Man Repeller is going to summer camp, but don’t expect to tag along. The digital fashion vertical sold out all 110 tickets to Camp Man Repeller within 72 hours of announcing the event.
The three-day sleepover, June 2–4 in the Adirondack Mountains, was designed to bring together the highly-engaged community of commenters for an offline event. It's the first year of summer camp for the brand, which first launched events in July of last year in the form of monthly community gatherings, such as the whisky tasting held in December.
“Everyone talks about the friends they made at camp, and these very special friendships,” intergrated marketing strategist Jasmin Aujla tells Folio:. “That’s very reminiscent of the friendships that have been made on Man Repeller.”
Man Repeller’s digital audience is 90 percent female, and primarily between ages 18 and 35, though readership tips toward the 24 to 35 range. This is reflected in the restrictions of the event: attendees must be female-identifying and over the age of 21.
Aujla says that the digital audience is 60 percent U.S.-based, and 40 percent international, and that attendees are traveling from around the country, as well as internationally, for the camp.

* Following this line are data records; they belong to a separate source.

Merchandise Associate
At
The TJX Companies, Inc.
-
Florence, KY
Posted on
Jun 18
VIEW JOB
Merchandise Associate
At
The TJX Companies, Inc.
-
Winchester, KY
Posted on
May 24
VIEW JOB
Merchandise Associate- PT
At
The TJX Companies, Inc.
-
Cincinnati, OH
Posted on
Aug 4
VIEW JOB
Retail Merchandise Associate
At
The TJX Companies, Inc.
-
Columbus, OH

While events have quickly become a driving revenue source across the media landscape, Aujla says the primary objective of Camp Man Repeller is community and audience engagement.

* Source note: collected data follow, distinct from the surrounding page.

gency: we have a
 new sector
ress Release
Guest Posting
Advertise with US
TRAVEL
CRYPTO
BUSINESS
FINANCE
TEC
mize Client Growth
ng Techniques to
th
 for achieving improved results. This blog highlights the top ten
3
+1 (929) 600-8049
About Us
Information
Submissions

“It was really to dip our toes into what Man Repeller looks like as a real life experience. Community building — that’s really our motivation.”
Case in point: Tickets are priced at $290 so that they are affordable to a large sector of the Man Repeller audience.
While the team didn't share the names of any specific sponsors, Aujla says she expects to have brand partners associated with various activities (think yoga and s’mores), as well as to provide “really nice goody bags.”
Man Repeller first launched in 2010 as the personal blog of Leandra Medine, chief creative officer of the brand. It has since grown into an 18-person operation of humorous writing, video, and podcasts. In addition to events, the brand has digital advertising and sponsored e-commerce.
Editor's note: The story originally stated that tickets sold out in 48 hours, and that there were 125 tickets available.